Just What are the Perks of being an Indigenous Species?

Coyotes -- a species indigenous to the United States -- displayed in death on an Oklahoma farm

Please explain to me the advantage of being an indigenous species in the U.S., because I'm confused.
The "They're not even native!" protest surfaces as people fumble for why wild horses shouldn't be left to roam.
That argument grows shakier with new levels of  DNA testing and recent fossil discoveries, but let's say it's true.
 Just what are...

THE PERKS OF BEING AN INDIGENOUS SPECIES

Prairie dogs, skunks, raccoons, badgers, rabbits and ravens are considered vermin. As such, they don't even qualify for a hunting season most places. Plink away at will at those native varmints. Bears, bobcats, gray wolves, deer, elk, fox and pronghorn are indigenous, but I can knock on my neighbor's door and see them hanging on the wall, dead and taxidermied with ingeniously cast-from-fresh glass eyeballs.

To be fair, I hardly ever hear of nuisance hummingbirds.
They're not only natives, they can fly backward. Mustangs should work on that.

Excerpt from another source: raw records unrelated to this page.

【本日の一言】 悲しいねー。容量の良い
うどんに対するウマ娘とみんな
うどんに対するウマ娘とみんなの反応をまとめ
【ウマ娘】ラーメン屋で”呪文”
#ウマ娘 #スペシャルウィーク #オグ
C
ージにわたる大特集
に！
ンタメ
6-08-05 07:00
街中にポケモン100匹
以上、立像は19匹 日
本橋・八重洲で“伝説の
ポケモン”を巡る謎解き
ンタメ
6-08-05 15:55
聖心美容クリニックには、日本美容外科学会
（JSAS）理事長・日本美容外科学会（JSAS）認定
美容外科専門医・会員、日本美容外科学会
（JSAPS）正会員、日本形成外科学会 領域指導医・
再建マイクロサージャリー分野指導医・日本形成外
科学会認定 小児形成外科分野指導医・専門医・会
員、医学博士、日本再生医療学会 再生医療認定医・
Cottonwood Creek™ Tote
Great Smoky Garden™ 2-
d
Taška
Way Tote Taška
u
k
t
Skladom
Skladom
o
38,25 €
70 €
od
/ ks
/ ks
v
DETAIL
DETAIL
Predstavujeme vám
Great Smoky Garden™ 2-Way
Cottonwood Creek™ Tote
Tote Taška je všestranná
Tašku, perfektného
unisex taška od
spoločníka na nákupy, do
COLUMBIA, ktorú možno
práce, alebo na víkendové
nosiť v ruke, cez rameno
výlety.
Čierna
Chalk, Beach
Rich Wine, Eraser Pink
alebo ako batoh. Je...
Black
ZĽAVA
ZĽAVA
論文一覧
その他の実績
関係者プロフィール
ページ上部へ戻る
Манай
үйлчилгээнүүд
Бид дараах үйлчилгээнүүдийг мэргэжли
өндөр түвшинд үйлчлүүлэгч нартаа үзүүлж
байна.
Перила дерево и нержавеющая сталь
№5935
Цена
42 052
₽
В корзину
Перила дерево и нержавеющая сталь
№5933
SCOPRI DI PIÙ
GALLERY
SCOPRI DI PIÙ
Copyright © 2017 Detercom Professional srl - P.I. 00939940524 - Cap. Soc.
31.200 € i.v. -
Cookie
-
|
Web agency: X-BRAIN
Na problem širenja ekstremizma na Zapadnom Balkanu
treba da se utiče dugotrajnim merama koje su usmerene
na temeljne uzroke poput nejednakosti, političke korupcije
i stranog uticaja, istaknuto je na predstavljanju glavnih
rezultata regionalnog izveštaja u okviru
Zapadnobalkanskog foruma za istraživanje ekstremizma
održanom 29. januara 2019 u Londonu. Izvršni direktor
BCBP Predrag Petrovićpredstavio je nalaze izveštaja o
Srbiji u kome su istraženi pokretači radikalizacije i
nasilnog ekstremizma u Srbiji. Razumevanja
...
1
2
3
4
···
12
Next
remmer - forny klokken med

Native Alligators are spurring economic recovery in Louisiana. Swamp People-wannabes will pay to take to the bayous with guns, but I wouldn't call that a perk for the 'gator. Native centipedes and scorpions appear on reality TV, too, but they're likely to be Fear Factored to death. 

Yeah, so, I'm probably missing something, because I can't see what wild horses will gain if they are proven to be a native species of animal. 

Eaten, shot, hung on fences, walls...
  
And don' t get me started on the treatment of indigenous people.